把下文谈各类企业创新表现的那段文字中，从“民营企业的创新效率相对较高。”到“展的创新活动质量仍有待提升。”这一段一字不差地照抄下来。
---------- 文本节选
在创新表现上,国企投入大、民企效率高、外企实力强。国有企业重视创新投入。从创新投入水平来看,国企的规模优势十分显著,民企相对落后。其中,国企在创新费用投入强度上高达1.6%,高于外企1.4%、私企0.9%;R&D投入强度(0.7%)也高于私企(0.6%),但低于外企(0.9%)。这与国企的管理者对创新重视程度更高有一定关系,国企中认为“创新对企业发展非常重要” 的企业家占比达34.6%,高于民企25.9%、外企34.1%。不过,国企在一些创新产出质量上相对落后。如,产品新颖度仅13.1%,低于民企19%、外企35.4%。在发明专利的拥有量上,国企仅占3%,远低于民企23.1%、外企12.3%。此外,国企整体的创新活力相对不足,创新活跃度(43.3%)落后于民企(44.5%)和外企(53.4%)。
民营企业的创新效率相对较高。民营企业是当前中国企业创新的主力军——在所有登记注册类型中规模最大(近10万家),不仅创新活力强,创新效率也不低。多数民企注重依靠内部研发(平均占比达61.4%,高于国企和外企),形成的发明专利拥有量、产品新颖度以及自主品牌拥有率相对领先,创新的活跃度和成功率都高于国企。以发明专利产出为例,尽管民企申请率不高(仅占8.4%),但却产生了全部专利产出中23.1%的有效发明专利拥有量。不过,民营企业在创新上的短板也很明显:无论是R&D投入强度、创新费用支出强度,还是开放合作程度等明显落后于其它内资企业和外资企业,对创新重要性的认可度也相对有限(仅25.9%)。可见,既要促进创新的民企进一步加大创新投入,也要激励更多不创新的民企投入创新。
相对于内资企业,在中国的外资企业整体创新实力更强。尽管有创新活动的外资企业数量不多,但无论是创新活跃度、创新成功率,还是企业对创新的投入强度、产出绩效(主要是市场绩效),外企的表现都要明显优于内资企业。如,外企的创新活跃度和成功率均高于50%,产品新颖度高达35.4%、新产品销售收入占比达20.2%。可见,外资企业得益于母公司的资源能力基础以及我国近些年不断改善的营商环境,在我国本土的创新活力和效率都较高。不过,在专利申请和拥有量上,外企表现相对落后,如:2014年,内资企业发明专利数为35.11万,占比78.2%,三资企业合计仅21.8%。可见,外资企业在中国开展的创新活动质量仍有待提升。
--------------------
---------- 所给数据
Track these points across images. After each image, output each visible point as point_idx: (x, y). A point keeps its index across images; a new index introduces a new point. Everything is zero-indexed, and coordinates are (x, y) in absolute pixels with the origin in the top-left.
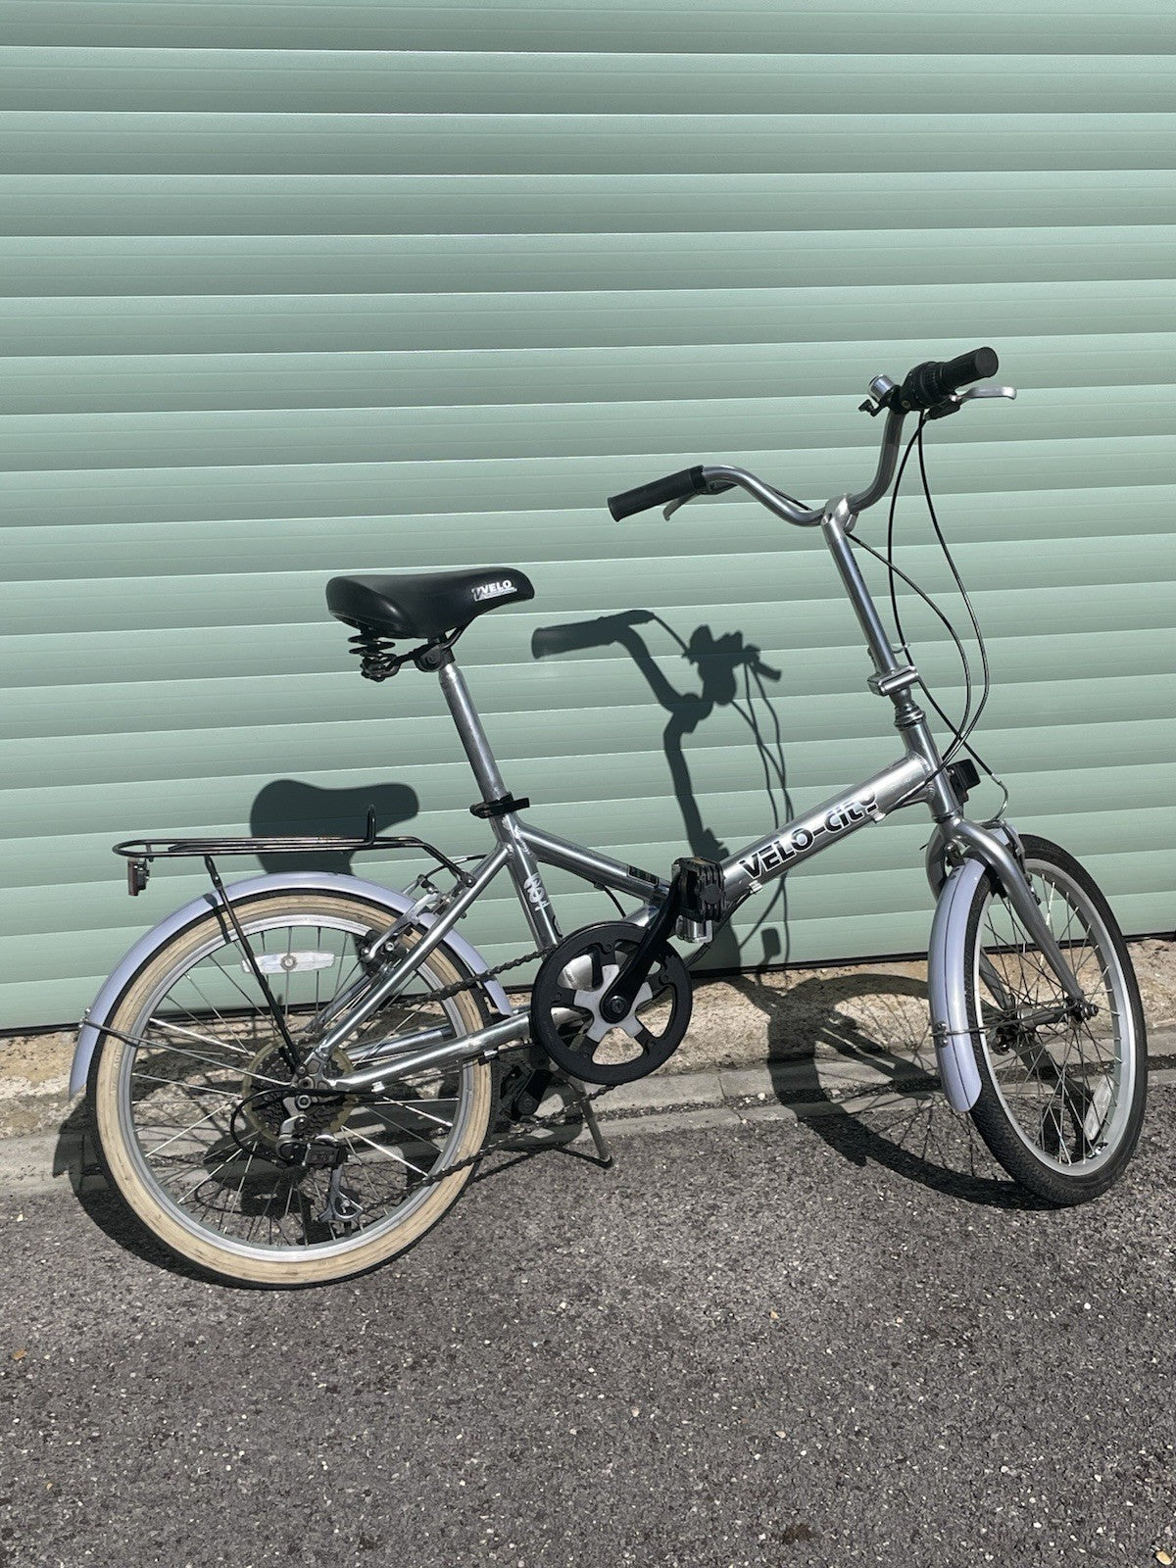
--------------------
> 参考答案:
民营企业的创新效率相对较高。民营企业是当前中国企业创新的主力军——在所有登记注册类型中规模最大(近10万家),不仅创新活力强,创新效率也不低。多数民企注重依靠内部研发(平均占比达61.4%,高于国企和外企),形成的发明专利拥有量、产品新颖度以及自主品牌拥有率相对领先,创新的活跃度和成功率都高于国企。以发明专利产出为例,尽管民企申请率不高(仅占8.4%),但却产生了全部专利产出中23.1%的有效发明专利拥有量。不过,民营企业在创新上的短板也很明显:无论是R&D投入强度、创新费用支出强度,还是开放合作程度等明显落后于其它内资企业和外资企业,对创新重要性的认可度也相对有限(仅25.9%)。可见,既要促进创新的民企进一步加大创新投入,也要激励更多不创新的民企投入创新。
相对于内资企业,在中国的外资企业整体创新实力更强。尽管有创新活动的外资企业数量不多,但无论是创新活跃度、创新成功率,还是企业对创新的投入强度、产出绩效(主要是市场绩效),外企的表现都要明显优于内资企业。如,外企的创新活跃度和成功率均高于50%,产品新颖度高达35.4%、新产品销售收入占比达20.2%。可见,外资企业得益于母公司的资源能力基础以及我国近些年不断改善的营商环境,在我国本土的创新活力和效率都较高。不过,在专利申请和拥有量上,外企表现相对落后,如:2014年,内资企业发明专利数为35.11万,占比78.2%,三资企业合计仅21.8%。可见,外资企业在中国开展的创新活动质量仍有待提升。